There is little doubt the trend toward greater interest in and application of metrics in scholarly assessment will continue to accelerate. There is simply too much demand for justifying the investments made in research or education from funders, administrators, legislators, and taxpayers. Researchers and their institutions should be interested in making impact metrics and the systems that underlie them as robust as possible to ensure all the credit due them is properly attributed and counted.
Taking action in the research commmunity
This expanded interest in metrics is one of the reasons that NISO has undertaken a project to establish standards and best practices related to new forms of assessment.

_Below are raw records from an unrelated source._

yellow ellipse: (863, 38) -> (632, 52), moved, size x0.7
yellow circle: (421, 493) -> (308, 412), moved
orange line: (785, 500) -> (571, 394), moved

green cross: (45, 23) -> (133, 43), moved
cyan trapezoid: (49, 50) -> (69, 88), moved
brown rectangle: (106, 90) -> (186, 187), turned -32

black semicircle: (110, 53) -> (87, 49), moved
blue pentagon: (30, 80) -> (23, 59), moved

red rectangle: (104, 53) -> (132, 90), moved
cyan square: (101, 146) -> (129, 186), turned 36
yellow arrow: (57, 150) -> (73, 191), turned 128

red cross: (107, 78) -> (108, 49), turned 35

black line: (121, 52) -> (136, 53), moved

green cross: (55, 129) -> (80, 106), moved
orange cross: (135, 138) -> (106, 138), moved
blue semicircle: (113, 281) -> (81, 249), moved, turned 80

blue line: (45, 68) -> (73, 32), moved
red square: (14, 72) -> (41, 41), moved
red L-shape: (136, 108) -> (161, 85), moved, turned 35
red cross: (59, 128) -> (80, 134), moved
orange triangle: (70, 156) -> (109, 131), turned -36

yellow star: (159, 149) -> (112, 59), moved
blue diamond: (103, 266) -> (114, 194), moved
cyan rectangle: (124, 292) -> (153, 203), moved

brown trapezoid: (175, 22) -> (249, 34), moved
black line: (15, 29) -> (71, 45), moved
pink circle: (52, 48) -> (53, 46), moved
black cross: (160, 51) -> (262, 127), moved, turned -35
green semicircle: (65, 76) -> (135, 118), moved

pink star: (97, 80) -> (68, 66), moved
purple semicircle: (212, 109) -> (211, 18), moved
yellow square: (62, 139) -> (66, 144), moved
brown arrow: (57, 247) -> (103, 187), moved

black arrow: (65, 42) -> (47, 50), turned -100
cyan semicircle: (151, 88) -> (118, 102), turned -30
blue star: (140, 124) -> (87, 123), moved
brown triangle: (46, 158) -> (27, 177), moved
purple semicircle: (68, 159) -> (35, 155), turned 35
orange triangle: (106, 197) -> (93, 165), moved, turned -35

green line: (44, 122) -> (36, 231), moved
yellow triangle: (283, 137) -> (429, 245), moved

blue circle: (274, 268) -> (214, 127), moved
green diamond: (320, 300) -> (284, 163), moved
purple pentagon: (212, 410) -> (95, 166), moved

This project, supported by a grant from the Alfred P. Sloan Foundation, is seeking to develop consensus around altmetrics definitions, use cases, approaches to assessment of non-traditional scholarly outputs, technical infrastructure for Altmetrics-data exchange, and the adoption of persistent identifiers. Working groups to address these five themes are now forming.
Researchers can do their part to foster this environment by registering with ORCID, using their ID on all the content they produce, and insist that publishers or repositories collect and publish IDs on articles and other scholarly resources. We collectively can work toward interoperability, data exchange, validity, and trust, but first the data needs to be available to be gathered. That starts with all of us: researchers, funders, universities, and publishers. If the ID isn’t submitted or collected, the data cannot be aggregated or disambiguated, and the impact of our work cannot be tracked and analyzed. It is in your interest as an author to have the credit tracked back to you.